PASSAGE PROVIDED:
--- START ---

If the UK Supreme Court’s decision on the prorogation or ending of the current session of Parliament were handed in as a law student’s assignment, it would be marked as a ‘Fail’. It is no more than a political manifesto posing as a judgement, a grab for power. Rather than a legal interpretation of the constitution, it is part and parcel of a sinister process of turning this ancient kingdom into a republic of the elites.
The judgement constitutes an extraordinary attack on the Glorious Revolution, the 300-year-old constitutional settlement which is surely one of the world’s greatest political achievements. As Montesquieu recognised, this is based on the checks and balances which flow from the separation of the executive, legislative and judicial powers. The independence of the judicial arm was assured by taking it out of politics through Article 9 of the Bill of Rights of 1689. This provides that proceedings in Parliament, of which prorogation is one, cannot be ‘impeached or questioned’ in a court. As every constitutional lawyer knows, they are non-justiciable. The consequence was that Britain, endowed with advanced institutions and people freer than in any rival power, presided for over a century not only as the world superpower but, as with her rebellious American progeny, the most benign and civilised ever known.
Variously seen as a constitutional monarchy and a disguised or crowned republic, she stood out as an exception to the increasing continental infatuation with absolute monarchy, just as she would later stand alone with her Commonwealth against those alien abominations, national socialism and communism. This process was to be completed when responsible government emerged following and perhaps because of the American War of Independence. The convention developed that the King’s ministers must enjoy the confidence of the House of Commons and that the Royal Prerogative, ancient powers not requiring legislation, would be exercised by the monarch on the advice of the ministers. This sophisticated formula for peace, order and good government has been so successful that it is the only model which has been exported and which has worked over a goodly period.

--- END ---

TASKS:
1: Can you reproduce the taxonomy records word for word from the line with "family: Apocynaceae" to the line with "genus: Cyanocorax", including both of those lines?
2: Would you continue the piece on the UK Supreme Court's prorogation ruling, picking up after its final sentence?

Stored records

--- START ---

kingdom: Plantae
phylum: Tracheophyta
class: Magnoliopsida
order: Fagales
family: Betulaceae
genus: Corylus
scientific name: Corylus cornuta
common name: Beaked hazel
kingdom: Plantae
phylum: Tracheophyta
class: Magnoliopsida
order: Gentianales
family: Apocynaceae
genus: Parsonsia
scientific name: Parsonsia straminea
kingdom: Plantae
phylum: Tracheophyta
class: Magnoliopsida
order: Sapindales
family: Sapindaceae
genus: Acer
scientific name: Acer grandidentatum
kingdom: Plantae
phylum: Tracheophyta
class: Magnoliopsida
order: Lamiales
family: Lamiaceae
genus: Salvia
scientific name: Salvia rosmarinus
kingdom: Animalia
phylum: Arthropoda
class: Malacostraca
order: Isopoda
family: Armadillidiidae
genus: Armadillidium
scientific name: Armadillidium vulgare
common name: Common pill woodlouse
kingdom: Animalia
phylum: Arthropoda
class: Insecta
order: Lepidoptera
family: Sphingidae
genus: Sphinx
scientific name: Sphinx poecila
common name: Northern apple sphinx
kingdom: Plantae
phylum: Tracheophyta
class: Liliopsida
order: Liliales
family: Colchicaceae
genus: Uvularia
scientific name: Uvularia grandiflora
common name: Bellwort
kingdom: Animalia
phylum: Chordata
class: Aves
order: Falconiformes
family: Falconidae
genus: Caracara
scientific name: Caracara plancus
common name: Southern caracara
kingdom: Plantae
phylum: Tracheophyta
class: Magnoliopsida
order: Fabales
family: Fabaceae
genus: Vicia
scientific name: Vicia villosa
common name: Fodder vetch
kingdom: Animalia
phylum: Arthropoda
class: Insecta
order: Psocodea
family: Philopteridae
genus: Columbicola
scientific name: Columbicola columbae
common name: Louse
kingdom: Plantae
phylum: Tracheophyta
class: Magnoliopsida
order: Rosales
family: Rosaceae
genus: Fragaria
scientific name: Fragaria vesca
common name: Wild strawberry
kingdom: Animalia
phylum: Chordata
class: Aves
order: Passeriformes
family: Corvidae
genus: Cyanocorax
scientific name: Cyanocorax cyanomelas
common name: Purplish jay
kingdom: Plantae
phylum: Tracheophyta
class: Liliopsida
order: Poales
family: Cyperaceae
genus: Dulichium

--- END ---

ANSWERS IN ORDER:
1:
family: Apocynaceae
genus: Parsonsia
scientific name: Parsonsia straminea
kingdom: Plantae
phylum: Tracheophyta
class: Magnoliopsida
order: Sapindales
family: Sapindaceae
genus: Acer
scientific name: Acer grandidentatum
kingdom: Plantae
phylum: Tracheophyta
class: Magnoliopsida
order: Lamiales
family: Lamiaceae
genus: Salvia
scientific name: Salvia rosmarinus
kingdom: Animalia
phylum: Arthropoda
class: Malacostraca
order: Isopoda
family: Armadillidiidae
genus: Armadillidium
scientific name: Armadillidium vulgare
common name: Common pill woodlouse
kingdom: Animalia
phylum: Arthropoda
class: Insecta
order: Lepidoptera
family: Sphingidae
genus: Sphinx
scientific name: Sphinx poecila
common name: Northern apple sphinx
kingdom: Plantae
phylum: Tracheophyta
class: Liliopsida
order: Liliales
family: Colchicaceae
genus: Uvularia
scientific name: Uvularia grandiflora
common name: Bellwort
kingdom: Animalia
phylum: Chordata
class: Aves
order: Falconiformes
family: Falconidae
genus: Caracara
scientific name: Caracara plancus
common name: Southern caracara
kingdom: Plantae
phylum: Tracheophyta
class: Magnoliopsida
order: Fabales
family: Fabaceae
genus: Vicia
scientific name: Vicia villosa
common name: Fodder vetch
kingdom: Animalia
phylum: Arthropoda
class: Insecta
order: Psocodea
family: Philopteridae
genus: Columbicola
scientific name: Columbicola columbae
common name: Louse
kingdom: Plantae
phylum: Tracheophyta
class: Magnoliopsida
order: Rosales
family: Rosaceae
genus: Fragaria
scientific name: Fragaria vesca
common name: Wild strawberry
kingdom: Animalia
phylum: Chordata
class: Aves
order: Passeriformes
family: Corvidae
genus: Cyanocorax

2:
In this system, there are three principal safeguards against abuse which have worked well without the need for activist judges. First, there is the need for a government to enjoy the confidence of the House, especially through the annual requirement to obtain supply. Second, there are regular elections. Third, there is the existence, rather than the exercise of the Queen’s reserve powers. On that it is worth recalling that those powers were doomed to being neutralised under the failed politicians’ republic beloved of the elites but rejected overwhelmingly by the Australian people twenty years ago. An analogy can be drawn between those powers and the nuclear deterrent. In the words of the elegant adage, the Crown is important not for the power it wields, but the power it denies.
It is a sinister and sad fact that in the UK, three important prerogative powers have recently been sequestrated by the elites. They are now using them to support their desperate attempts to deny not only the British people, but also the Anglosphere, their wish to liberate their ancient kingdom from the chains of what is the real controlling presence within the EU, the Berlin-Paris axis. The powers so sequestrated are those in relation to treaty-making, prorogations and dissolutions. All have worked smoothly, efficiently and without abuse for over three centuries, just as they do in most of the realms. This changed with Tony Blair, who, while unsuccessfully trying to abolish the ancient office of Lord Chancellor by a press release not even seen by the Queen, proceeded without any sound reason, need or demonstrated failure to abolish the Judicial Committee of the House of Lords as the kingdom’s final court of appeal. Of all things, he replaced this with a grandiose Supreme Court, à l’américaine, the last institution any democratic society should emulate. The sorry story on this is that the American Founding Fathers took the separation of powers from Britain, which they had seen operating in the colonies, but never expected that the judges would, in Marbury v. Madison (1803), seize an unprecedented, unwritten and never-intended power. This was to declare the exercise of congressional and presidential powers to be illegal and unenforceable and building on this a power to legislate under the guise of constitutional interpretation.
Thomas Jefferson, who wrote the Declaration of Independence, warned that this judicial coup would place the US ‘under the despotism of an oligarchy’ undermining the very stability and accountability of the nation’s governing institutions. The judges then went quiet until the question of slavery became acute in the new territories. The result was a pro-slavery decision in 1857, Dred Scott v. Sandford, which destroyed the Missouri Compromise and, on any fair analysis, triggered the Civil War. This usurpation continued after the war when the court upheld clearly unconstitutional segregation, blocked laws outlawing child labour and unfair working conditions, upheld laws forcing sterilisation and the detention of citizens of Japanese descent. Then followed a series of decisions to legislate a progressive agenda including an imagined constitutional right to abort.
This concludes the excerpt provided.